The news came through last night that protesters, led by Sinn Fein deputy Aengus Ó Snodaigh, had broken through the gates of government buildings in the Republic of Ireland. While the economic situation in Ireland may be even worse than that facing Britain, they at least have a parliamentary opposition – albeit a small one – that is willing to place itself at the head of genuine resistance to the situation foisted upon ordinary people.

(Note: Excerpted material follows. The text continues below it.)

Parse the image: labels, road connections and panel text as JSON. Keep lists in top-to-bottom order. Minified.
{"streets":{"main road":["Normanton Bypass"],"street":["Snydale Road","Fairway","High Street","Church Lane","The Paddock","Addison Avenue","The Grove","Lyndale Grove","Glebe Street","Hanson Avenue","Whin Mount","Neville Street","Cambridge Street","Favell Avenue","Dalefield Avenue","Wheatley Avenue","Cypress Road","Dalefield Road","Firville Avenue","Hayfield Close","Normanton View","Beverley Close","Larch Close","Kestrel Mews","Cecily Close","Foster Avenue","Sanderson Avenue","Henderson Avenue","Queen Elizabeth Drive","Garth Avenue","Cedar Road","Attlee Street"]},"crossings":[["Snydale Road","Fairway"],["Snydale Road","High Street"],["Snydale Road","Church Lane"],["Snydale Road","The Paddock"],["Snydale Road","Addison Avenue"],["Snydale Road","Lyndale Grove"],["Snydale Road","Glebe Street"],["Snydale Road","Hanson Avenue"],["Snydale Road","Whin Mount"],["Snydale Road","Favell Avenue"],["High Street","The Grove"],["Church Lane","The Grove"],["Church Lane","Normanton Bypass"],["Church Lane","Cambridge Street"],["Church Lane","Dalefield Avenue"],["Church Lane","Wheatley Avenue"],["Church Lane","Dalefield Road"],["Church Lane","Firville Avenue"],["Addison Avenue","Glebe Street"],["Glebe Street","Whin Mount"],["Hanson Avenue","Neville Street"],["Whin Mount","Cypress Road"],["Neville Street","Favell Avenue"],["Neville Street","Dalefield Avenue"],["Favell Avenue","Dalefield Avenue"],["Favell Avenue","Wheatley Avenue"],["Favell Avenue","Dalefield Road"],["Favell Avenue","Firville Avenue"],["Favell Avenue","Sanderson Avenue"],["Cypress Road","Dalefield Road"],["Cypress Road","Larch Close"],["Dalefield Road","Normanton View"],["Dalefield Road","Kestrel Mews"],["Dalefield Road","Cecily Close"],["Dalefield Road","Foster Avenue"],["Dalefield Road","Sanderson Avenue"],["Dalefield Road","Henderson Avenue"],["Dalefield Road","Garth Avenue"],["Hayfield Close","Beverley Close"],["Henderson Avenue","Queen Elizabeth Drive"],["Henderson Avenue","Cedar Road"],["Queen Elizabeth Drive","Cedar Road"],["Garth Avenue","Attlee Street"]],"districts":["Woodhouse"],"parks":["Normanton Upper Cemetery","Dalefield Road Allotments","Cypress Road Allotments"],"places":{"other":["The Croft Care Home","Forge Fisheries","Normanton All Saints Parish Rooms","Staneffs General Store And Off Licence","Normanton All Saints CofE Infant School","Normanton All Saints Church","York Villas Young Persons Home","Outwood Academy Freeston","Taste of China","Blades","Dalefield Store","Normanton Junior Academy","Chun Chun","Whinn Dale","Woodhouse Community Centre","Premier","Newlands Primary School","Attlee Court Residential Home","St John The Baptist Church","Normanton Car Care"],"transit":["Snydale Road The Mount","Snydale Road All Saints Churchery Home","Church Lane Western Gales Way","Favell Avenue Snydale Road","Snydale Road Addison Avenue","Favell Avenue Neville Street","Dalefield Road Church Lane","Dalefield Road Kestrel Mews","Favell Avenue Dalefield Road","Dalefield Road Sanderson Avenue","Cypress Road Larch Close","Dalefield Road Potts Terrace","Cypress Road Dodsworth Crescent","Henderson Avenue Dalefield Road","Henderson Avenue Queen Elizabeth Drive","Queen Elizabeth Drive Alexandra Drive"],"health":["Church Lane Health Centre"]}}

These relatively small stirrings of anger are long overdue, considering the manner in which the Irish people have been mortgaged for the benefit of international bondholders. Like Northern Rock, the Irish banks made their money by borrowing billions from international lenders, and chanelling it into what turned out to be a series of terrible loans and investments. When the economic crisis struck, it quickly became apparent that the banks would not be able to pay back those who had lent to them – their liabilities now massively exceeded their assets. Had Anglo-Irish Bank been allowed to collapse in September, its bondholders would have been left out of pocket. Such risks are, arguably, part and parcel of lending money – that’s why you get a reward for doing so in the form of interest. Indeed while I agree with Guido Fawkes on virtually nothing, he makes this point well.
What has occurred in Ireland is a particularly shocking example of what the late Teddy Kennedy called “socialism for the rich”. By nationalising the likes of Anglo-Irish, the government have nationalised the losses that would have otherwise accrued to the international investors who lent to it. Paying off these debts is expected to cost the Irish people £50 billion. That’s over £12,000 for every man woman and child in the country. In the present this means truly drastic cuts to public services and to public sector wages in Ireland. In addition to the already quite extreme cuts, the government will be cutting social welfare payments by 10 per cent, cutting the minimum wage by one euro, and cutting a further 28,000 public sector jobs.
In other words, it will be the poorest, the most vulnerable and the most blameless who will be paying off the debts. And unless the government are made to fear the anger of the Irish people as much as they fear the wrath of international finance, things will continue in this vein.